La Cumbre de Ciudad Guayana (la reunión de los presidentes de Colombia y Venezuela, el presidente de Brasil y el presidente del gobierno español) tuvo, como muchas de su género, nobles propósitos. Fue, en realidad, expresión de los más altos intereses de la humanidad, al sellar una alianza contra el hambre y el terrorismo dentro del ámbito de la ley.
Sin embargo, y a similitud otra vez de muchas reuniones como esta, la de Ciudad Guayana fue cumbre de cinismo y de codicia. Presentada como la ocasión para superar en definitiva el enfrentamiento diplomático más reciente de los gobiernos de Colombia y Venezuela, sirvió de palestra para contribuir a la euforia armamentista que ha tomado posesión del militar golpista que gobierna en Caracas.

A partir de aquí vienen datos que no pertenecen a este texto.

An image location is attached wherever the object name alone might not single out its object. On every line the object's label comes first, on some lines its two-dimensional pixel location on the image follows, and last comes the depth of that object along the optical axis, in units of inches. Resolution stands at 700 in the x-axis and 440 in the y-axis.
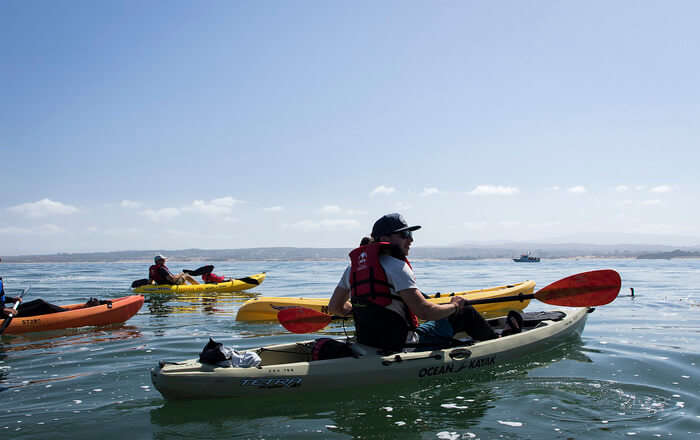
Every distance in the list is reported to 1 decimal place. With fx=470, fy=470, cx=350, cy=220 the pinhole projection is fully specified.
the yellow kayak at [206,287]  644.7
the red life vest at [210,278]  709.0
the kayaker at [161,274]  644.7
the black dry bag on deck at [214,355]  185.5
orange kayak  361.1
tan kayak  177.6
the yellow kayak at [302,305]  419.5
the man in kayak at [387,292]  180.9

Cuando hace un año recién asumido el poder el señor Rodríguez Zapatero suspendió la venta a Colombia de los carros de combate que el inefable señor Aznar había prometido, su decisión fue un nuevo gesto positivo en garantía de su espíritu de paz y conciliación. El presidente que había retirado las tropas de Irak ante la indignación del guerrero de Washington no podía alimentar con armas a su protegido en Sudamérica.
La ilusión ha durado poco. La angurria armamentista de Chávez saciada ya en parte por la avalancha de fusiles rusos, cortesía comercial de Putin, ha recibido otra bocanada de oxígeno gracias al gesto desconcertante de Zapatero, vendedor ahora de equipo militar. A lo cual se agrega la decepción causada por la venta de más armas procedentes de Brasil, cuyo gobierno actual se ha caracterizado por la verdadera compasión social y el respeto de la dignidad de la persona humana pero no ha dudado tampoco en anegar de armamentos los sueños desaforados del venezolano. Al fin y al cabo Brasil, el mayor exportador tradicional de café del mundo hace también parte de ese pequeño grupo selecto de países cuyas exportaciones de armas contribuyen a mantener encendida la hoguera de las guerras.
Es difícil comprender que personajes de tan alto calibre como Lula y Zapatero se hayan prestado a apertrechar a Hugo Chávez, cuyos únicos atributos de gobierno son la idolatría de Bolívar, la admiración en bloque de Fidel y su propia ambición de estar un día montando a caballo en las estatuas, como lo está el ídolo de la revolución bolivariana. Y desde luego el petróleo. Chávez sin petróleo sería como Castro sin revolución: nadie le prestaría atención. El presidente Álvaro Uribe Vélez resultó siendo el bueno del paseo, porque no tiene armas para vender a nadie ni necesita que se las vendan ya que tiene la oferta asegurada por su mentor George W. Bush.
Mirada en su conjunto la Cumbre de Ciudad Guayana no sirve para albergar esperanzas de un enfoque nuevo y más transparente para arrinconar el terrorismo y erradicar el hambre, sino que plantea nuevos escenarios para la compraventa de parafernalia castrense. Los armamentos y bienes militares se transan ahora entre los cócteles y los discursos de las reuniones de jefes de gobierno, de manera que estas por fin han adquirido una función para la cual son aptas.
Una vez terminada la reunión y después de breves escarceos en Caracas y Bogotá el presidente del gobierno español regresó a Madrid. El señor Lula volvió de inmediato a esa Brasilia artificial desde donde ejerce el poder. Los acompañará en sus andanzas el desengaño de muchos que creímos que sus ideales y sus principios eran de verdad y que compartíamos con ellos el desdén por la fuerza y el rechazo del suministro de material bélico a pequeños caudillos tropicales.